#### [Exercise text]
Altered mammary epithelial development, pattern formation and involution in transgenic mice expressing the EphB4 receptor tyrosine kinase.

We have previously documented the cell-type-specific and hormone-dependent expression of the EphB4 receptor in the mouse mammary gland. To investigate its role in the biology of the mammary gland, we have established transgenic mice bearing the EphB4 receptor under the control of the MMTV-LTR promoter, which represents the first transgenic mouse model to investigate the effect(s) of unscheduled expression of EphB4 in adult organisms. Transgene expression in the mammary epithelium was induced at puberty, increased during pregnancy, culminated at early lactation and persisted until day three of post-lactational involution. In contrast, expression of the endogenous EphB4 gene is downregulated during pregnancy, is essentially absent during lactation and is re-induced after day three of post-lactational involution. The unscheduled expression of EphB4 led to a delayed development of the mammary epithelium at puberty and during pregnancy. During pregnancy, less lobules were formed, these however exhibited more numerous but smaller alveolar units. Transgenic mammary glands were characterized by a fragile, irregular morphology at lactation; however, sufficient functionality was maintained to nourish the young. Transgenic mammary glands exhibited untimely epithelial apoptotic cell death during pregnancy and abnormal epithelial DNA synthesis at early post-lactational involution, indicating a disturbed response to proliferative/apoptotic signals. Mammary tumours were not observed in the EphB4 transgenic animals; however, in double transgenic animals expressing both EphB4 and the neuT genes, tumour appearance was significantly accelerated and, in contrast to neuT-only animals, metastases were observed in the lung. These results implicate EphB4 in the regulation of tissue architecture, cellular growth response and establishment of the invasive phenotype in the adult mammary gland.

#### [Work request 1]
In the EphB4 text, which promoter controls the EphB4 receptor in the transgenic mice?
#### [Work request 2]
Decide whether each statement agrees with the EphB4 text. Answer yes or no and quote the deciding words. (a) Mammary tumours appeared in the animals carrying only the EphB4 transgene. (b) Transgene expression lasted until day three of post-lactational involution. (c) Double transgenic animals expressing EphB4 and neuT showed lung metastases.

#### [Provided data]
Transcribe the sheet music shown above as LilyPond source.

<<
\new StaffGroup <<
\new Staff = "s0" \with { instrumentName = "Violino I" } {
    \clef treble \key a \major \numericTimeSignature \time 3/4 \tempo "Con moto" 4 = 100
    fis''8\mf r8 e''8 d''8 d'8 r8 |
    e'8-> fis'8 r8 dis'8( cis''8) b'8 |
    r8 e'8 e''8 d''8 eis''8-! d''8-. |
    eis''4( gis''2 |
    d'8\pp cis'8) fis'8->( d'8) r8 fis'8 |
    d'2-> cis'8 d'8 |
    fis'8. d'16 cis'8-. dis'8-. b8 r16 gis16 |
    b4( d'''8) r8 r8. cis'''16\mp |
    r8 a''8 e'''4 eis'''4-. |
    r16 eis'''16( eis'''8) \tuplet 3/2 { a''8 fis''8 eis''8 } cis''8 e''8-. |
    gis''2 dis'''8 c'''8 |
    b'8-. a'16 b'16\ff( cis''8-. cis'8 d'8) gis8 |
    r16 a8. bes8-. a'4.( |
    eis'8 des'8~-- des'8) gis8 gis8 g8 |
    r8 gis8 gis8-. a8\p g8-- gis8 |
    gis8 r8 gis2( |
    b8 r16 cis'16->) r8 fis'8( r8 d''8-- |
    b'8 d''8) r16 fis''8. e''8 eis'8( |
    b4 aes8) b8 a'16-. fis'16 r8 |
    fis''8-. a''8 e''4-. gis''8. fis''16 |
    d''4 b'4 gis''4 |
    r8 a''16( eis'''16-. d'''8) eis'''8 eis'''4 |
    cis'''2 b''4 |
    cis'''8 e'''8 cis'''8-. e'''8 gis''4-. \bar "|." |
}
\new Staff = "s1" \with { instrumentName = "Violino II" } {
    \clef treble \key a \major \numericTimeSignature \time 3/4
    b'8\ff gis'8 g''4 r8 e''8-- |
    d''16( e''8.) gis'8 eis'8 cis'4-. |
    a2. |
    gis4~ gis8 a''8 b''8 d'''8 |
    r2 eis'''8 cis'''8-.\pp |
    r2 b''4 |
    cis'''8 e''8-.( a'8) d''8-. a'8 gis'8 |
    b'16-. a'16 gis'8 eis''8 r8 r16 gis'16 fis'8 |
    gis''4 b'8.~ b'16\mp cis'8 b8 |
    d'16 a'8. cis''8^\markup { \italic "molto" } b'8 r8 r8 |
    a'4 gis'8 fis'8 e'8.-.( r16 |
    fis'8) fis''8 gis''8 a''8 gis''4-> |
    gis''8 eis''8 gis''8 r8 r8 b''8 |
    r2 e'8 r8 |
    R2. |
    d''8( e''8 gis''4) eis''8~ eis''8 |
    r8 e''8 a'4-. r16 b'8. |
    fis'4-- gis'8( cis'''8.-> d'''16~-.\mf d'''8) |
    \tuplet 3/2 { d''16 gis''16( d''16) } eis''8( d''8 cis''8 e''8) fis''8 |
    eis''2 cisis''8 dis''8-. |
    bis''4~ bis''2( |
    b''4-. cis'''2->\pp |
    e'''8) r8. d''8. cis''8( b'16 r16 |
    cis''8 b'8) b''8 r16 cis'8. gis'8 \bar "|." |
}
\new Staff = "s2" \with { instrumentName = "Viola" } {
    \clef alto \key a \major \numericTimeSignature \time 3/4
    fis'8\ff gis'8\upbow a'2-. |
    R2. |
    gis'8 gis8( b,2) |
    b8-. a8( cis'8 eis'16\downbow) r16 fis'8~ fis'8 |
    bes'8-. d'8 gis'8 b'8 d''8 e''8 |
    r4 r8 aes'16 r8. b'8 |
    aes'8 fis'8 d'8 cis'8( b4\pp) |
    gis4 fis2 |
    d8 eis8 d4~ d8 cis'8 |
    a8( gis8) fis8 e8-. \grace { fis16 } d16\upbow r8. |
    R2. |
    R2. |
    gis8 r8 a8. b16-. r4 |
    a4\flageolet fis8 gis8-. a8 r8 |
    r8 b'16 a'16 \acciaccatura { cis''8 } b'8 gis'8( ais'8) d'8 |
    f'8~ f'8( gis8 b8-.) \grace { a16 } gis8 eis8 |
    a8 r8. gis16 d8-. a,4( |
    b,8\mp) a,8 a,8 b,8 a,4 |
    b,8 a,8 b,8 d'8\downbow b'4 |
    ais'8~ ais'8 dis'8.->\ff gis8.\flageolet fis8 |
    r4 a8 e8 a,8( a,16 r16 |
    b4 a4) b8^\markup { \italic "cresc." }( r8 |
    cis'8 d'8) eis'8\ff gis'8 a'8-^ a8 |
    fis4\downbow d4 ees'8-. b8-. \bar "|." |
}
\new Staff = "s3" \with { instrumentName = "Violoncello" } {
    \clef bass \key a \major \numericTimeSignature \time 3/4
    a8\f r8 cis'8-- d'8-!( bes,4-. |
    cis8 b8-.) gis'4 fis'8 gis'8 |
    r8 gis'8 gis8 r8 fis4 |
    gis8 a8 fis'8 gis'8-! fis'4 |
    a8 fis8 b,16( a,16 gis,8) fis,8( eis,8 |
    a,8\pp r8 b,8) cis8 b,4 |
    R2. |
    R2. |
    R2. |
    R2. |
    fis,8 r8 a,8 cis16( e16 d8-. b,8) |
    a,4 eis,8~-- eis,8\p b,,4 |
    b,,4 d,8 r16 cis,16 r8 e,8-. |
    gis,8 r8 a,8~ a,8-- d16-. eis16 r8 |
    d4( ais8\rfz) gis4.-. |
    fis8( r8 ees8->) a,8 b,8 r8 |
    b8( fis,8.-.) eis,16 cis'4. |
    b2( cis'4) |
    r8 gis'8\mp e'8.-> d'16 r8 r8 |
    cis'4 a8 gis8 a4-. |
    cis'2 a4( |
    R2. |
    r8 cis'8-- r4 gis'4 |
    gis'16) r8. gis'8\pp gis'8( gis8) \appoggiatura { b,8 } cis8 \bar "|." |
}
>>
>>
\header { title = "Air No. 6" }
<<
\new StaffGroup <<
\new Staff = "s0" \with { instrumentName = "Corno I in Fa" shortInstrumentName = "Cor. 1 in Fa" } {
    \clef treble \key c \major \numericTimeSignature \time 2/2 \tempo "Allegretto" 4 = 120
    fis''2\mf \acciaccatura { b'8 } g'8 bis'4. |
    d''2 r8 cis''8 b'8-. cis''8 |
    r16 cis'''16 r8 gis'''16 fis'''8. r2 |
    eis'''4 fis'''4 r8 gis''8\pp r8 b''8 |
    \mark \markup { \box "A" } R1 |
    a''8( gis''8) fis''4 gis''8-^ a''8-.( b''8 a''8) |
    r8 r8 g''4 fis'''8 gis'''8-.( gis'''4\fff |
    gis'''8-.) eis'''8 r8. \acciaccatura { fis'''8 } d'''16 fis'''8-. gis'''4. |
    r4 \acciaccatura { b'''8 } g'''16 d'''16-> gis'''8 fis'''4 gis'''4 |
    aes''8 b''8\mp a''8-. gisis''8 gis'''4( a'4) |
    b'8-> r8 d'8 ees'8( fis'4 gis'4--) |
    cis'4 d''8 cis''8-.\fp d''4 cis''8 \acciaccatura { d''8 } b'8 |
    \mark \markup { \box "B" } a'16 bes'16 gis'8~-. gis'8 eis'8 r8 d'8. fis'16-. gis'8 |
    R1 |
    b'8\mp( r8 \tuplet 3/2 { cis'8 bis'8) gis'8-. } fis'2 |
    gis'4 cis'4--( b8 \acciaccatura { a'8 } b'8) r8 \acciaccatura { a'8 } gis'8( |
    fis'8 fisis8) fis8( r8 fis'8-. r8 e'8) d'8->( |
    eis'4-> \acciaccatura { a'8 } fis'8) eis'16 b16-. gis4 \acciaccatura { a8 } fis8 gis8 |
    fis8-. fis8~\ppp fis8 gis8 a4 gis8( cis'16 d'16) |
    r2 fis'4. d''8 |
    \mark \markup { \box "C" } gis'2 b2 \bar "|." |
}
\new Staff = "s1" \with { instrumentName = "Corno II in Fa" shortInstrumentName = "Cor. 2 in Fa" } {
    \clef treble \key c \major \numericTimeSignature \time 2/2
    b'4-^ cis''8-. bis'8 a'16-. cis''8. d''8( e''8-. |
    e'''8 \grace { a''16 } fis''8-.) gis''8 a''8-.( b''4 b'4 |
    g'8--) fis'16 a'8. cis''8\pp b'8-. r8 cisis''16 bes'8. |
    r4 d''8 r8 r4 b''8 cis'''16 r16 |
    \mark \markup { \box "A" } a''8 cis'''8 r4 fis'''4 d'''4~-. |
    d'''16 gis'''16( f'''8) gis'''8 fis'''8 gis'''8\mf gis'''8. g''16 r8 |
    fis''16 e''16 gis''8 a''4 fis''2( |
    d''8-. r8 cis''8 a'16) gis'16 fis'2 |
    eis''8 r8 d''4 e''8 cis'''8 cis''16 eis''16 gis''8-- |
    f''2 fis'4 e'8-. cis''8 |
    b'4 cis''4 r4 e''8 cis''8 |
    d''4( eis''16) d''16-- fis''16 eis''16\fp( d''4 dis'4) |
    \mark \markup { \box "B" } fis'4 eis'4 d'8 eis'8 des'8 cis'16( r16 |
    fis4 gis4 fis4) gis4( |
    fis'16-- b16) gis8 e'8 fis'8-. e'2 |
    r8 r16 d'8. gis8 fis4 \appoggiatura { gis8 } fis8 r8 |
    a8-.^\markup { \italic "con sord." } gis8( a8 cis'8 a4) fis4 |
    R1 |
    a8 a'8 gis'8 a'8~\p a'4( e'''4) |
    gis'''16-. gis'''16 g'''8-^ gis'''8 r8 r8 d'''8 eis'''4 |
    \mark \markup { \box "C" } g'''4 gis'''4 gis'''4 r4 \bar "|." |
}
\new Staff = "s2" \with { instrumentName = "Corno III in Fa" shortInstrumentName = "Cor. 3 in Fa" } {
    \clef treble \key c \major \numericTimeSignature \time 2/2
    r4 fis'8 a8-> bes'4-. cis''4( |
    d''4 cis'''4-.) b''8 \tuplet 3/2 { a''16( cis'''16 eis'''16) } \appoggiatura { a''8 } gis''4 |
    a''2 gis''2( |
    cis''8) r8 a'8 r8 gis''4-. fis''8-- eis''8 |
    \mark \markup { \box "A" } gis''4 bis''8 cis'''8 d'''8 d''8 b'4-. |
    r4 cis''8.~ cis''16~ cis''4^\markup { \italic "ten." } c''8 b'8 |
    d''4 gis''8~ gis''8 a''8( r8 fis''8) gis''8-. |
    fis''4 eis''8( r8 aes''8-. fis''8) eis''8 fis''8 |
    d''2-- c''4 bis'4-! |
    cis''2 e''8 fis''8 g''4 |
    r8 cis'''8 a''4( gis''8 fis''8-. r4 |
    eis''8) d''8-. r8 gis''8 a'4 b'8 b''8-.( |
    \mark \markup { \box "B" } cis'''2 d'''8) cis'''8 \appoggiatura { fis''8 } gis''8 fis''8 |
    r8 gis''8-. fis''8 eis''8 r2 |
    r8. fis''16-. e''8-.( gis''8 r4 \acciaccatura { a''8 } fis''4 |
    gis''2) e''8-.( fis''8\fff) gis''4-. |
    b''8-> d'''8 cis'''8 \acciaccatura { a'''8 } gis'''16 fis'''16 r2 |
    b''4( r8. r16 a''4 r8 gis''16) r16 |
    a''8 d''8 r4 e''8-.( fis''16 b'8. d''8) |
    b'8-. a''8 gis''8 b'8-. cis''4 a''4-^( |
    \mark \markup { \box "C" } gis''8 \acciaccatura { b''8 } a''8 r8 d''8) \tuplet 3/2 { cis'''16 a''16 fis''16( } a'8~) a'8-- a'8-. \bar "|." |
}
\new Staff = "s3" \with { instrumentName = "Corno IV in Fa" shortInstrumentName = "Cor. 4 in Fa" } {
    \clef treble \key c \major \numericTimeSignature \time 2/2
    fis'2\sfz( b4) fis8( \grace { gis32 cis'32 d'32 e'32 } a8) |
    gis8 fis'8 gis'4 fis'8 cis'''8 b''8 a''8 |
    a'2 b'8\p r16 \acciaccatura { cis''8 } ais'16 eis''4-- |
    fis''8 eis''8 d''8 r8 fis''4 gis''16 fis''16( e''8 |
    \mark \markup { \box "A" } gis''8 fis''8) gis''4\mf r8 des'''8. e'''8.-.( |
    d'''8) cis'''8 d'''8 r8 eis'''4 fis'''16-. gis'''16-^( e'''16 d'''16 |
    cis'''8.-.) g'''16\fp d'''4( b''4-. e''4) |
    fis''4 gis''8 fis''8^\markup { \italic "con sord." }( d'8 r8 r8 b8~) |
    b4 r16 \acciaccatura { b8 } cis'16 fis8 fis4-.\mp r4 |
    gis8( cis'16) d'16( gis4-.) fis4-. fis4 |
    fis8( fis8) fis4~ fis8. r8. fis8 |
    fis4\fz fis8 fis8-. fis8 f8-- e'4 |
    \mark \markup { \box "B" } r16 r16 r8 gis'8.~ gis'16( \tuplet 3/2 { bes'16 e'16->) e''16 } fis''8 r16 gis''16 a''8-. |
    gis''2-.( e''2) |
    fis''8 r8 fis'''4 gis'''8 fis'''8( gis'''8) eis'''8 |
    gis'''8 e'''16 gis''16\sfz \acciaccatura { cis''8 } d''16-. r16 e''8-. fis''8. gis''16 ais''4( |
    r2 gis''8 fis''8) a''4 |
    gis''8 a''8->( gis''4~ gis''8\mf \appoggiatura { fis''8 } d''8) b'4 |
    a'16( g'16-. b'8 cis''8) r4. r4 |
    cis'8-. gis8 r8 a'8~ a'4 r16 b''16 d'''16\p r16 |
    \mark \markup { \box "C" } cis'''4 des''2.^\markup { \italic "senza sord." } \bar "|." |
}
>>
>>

#### [Written response 1]
The MMTV-LTR promoter.

#### [Written response 2]
(a) No: "Mammary tumours were not observed in the EphB4 transgenic animals"
(b) Yes: "persisted until day three of post-lactational involution"
(c) Yes: "in contrast to neuT-only animals, metastases were observed in the lung"